TASK OBJECTIVE: Gather each line in the records below that contains the string "社会环境的含义".

----------------

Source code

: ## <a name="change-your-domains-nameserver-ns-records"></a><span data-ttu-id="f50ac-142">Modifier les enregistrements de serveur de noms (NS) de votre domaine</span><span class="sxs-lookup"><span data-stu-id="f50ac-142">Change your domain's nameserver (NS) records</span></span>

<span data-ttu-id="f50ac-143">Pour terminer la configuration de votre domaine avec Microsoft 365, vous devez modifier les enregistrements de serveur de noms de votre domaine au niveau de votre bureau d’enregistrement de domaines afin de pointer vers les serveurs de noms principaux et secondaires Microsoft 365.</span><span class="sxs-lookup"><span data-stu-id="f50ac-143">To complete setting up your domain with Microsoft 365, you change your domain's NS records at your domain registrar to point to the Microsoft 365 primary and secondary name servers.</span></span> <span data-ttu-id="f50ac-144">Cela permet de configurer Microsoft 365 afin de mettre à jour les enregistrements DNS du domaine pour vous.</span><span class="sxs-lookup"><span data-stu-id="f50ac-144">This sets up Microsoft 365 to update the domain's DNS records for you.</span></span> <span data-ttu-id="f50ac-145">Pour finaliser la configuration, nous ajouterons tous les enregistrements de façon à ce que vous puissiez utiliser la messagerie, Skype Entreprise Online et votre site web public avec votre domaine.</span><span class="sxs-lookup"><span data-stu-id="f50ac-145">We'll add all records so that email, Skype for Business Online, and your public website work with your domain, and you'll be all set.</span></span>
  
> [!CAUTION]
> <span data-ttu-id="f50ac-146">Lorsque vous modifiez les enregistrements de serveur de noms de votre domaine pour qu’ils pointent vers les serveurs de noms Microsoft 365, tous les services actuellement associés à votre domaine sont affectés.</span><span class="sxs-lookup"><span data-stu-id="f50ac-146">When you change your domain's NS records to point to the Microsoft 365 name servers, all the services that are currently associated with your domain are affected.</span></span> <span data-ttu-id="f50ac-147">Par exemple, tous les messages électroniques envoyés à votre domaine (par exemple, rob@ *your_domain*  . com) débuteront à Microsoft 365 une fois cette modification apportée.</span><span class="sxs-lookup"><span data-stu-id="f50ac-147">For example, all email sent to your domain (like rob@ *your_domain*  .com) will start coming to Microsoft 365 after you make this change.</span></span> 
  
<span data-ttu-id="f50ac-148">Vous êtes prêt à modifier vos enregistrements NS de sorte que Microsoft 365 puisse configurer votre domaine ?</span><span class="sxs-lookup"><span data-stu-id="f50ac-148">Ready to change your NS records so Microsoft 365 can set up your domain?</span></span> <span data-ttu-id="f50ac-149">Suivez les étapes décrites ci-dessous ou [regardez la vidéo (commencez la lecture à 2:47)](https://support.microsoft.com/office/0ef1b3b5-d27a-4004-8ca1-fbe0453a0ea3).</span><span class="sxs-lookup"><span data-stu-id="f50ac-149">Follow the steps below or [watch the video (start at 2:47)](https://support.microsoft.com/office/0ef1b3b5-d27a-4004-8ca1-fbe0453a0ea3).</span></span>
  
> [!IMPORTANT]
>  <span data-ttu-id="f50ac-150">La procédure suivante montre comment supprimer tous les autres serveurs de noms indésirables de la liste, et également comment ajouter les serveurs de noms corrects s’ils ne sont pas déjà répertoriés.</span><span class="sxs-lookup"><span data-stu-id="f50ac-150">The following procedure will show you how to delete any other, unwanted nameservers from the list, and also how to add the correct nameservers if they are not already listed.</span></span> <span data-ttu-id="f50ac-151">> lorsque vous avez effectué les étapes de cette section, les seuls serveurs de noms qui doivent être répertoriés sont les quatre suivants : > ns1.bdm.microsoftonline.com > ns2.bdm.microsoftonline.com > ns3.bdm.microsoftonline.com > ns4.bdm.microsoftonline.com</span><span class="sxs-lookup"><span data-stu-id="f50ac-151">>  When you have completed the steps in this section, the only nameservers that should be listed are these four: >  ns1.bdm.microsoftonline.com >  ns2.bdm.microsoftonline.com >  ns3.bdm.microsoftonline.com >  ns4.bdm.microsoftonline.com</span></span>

----------------

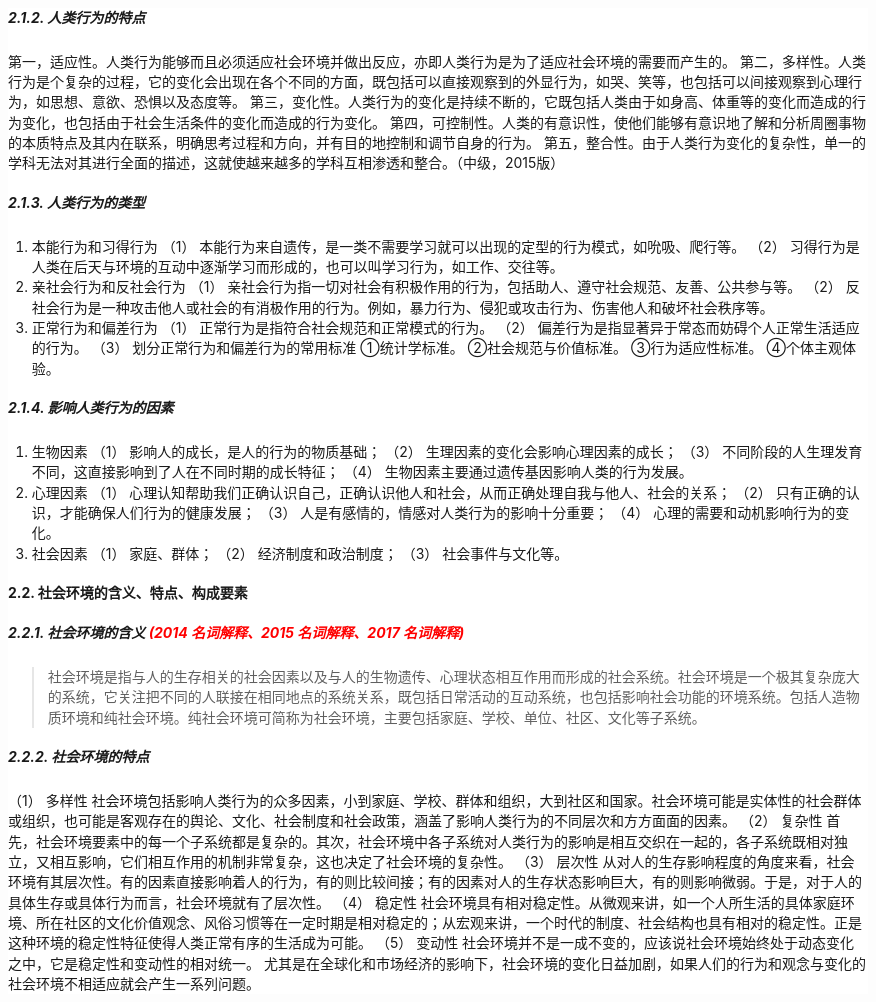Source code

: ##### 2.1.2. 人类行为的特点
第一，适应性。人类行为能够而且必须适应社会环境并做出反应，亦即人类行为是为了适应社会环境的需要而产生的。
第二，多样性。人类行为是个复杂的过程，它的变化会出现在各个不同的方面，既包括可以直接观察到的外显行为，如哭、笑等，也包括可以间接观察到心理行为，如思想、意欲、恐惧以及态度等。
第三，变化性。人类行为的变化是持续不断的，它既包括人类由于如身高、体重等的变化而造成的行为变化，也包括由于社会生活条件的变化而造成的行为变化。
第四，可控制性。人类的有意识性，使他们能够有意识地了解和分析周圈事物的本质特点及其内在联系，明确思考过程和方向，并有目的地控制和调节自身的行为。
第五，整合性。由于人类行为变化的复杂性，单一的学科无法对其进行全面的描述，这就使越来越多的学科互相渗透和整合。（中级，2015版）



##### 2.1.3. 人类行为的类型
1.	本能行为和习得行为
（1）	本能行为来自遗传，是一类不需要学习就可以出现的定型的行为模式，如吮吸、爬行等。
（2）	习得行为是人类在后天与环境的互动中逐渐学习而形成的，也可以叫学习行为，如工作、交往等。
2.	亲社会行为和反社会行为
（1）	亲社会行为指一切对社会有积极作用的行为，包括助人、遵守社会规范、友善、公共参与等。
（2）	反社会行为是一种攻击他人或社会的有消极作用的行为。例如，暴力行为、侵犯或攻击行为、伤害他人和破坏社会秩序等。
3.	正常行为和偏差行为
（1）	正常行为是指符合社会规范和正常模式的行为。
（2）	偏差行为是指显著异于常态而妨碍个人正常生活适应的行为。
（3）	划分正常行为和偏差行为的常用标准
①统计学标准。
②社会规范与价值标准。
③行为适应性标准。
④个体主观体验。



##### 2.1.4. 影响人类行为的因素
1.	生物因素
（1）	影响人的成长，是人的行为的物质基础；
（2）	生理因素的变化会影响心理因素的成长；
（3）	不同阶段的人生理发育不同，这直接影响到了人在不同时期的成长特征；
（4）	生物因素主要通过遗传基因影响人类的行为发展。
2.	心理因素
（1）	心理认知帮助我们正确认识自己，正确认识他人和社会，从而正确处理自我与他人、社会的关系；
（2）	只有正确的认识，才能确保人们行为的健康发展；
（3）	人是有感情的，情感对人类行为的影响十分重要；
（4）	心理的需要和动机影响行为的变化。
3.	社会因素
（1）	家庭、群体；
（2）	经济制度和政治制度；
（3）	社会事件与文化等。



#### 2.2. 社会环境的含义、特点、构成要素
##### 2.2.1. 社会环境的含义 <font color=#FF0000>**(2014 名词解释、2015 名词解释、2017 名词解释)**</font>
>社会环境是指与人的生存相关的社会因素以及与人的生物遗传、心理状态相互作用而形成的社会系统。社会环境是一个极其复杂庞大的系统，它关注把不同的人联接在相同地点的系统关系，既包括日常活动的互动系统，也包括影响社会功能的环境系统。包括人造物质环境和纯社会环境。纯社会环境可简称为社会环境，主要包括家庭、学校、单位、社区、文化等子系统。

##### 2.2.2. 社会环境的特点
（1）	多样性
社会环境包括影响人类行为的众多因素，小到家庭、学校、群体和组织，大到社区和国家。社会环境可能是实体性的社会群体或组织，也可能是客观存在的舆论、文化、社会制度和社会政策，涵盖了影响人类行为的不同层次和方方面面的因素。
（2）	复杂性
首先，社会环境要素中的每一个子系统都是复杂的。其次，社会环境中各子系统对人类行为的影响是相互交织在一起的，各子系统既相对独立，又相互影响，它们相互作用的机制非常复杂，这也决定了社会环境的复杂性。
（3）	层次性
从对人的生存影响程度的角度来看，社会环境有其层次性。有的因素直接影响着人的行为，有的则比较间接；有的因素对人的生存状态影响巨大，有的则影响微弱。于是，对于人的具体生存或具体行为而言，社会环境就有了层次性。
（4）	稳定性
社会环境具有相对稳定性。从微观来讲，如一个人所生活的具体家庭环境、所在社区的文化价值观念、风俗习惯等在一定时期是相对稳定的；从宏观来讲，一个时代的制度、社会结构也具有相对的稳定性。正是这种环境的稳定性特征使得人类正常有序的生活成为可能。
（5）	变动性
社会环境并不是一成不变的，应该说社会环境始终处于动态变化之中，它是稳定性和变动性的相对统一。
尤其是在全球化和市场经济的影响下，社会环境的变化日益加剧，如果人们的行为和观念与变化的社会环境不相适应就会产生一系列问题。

----------------

WRITTEN ANSWER:
#### 2.2. 社会环境的含义、特点、构成要素
##### 2.2.1. 社会环境的含义 <font color=#FF0000>**(2014 名词解释、2015 名词解释、2017 名词解释)**</font>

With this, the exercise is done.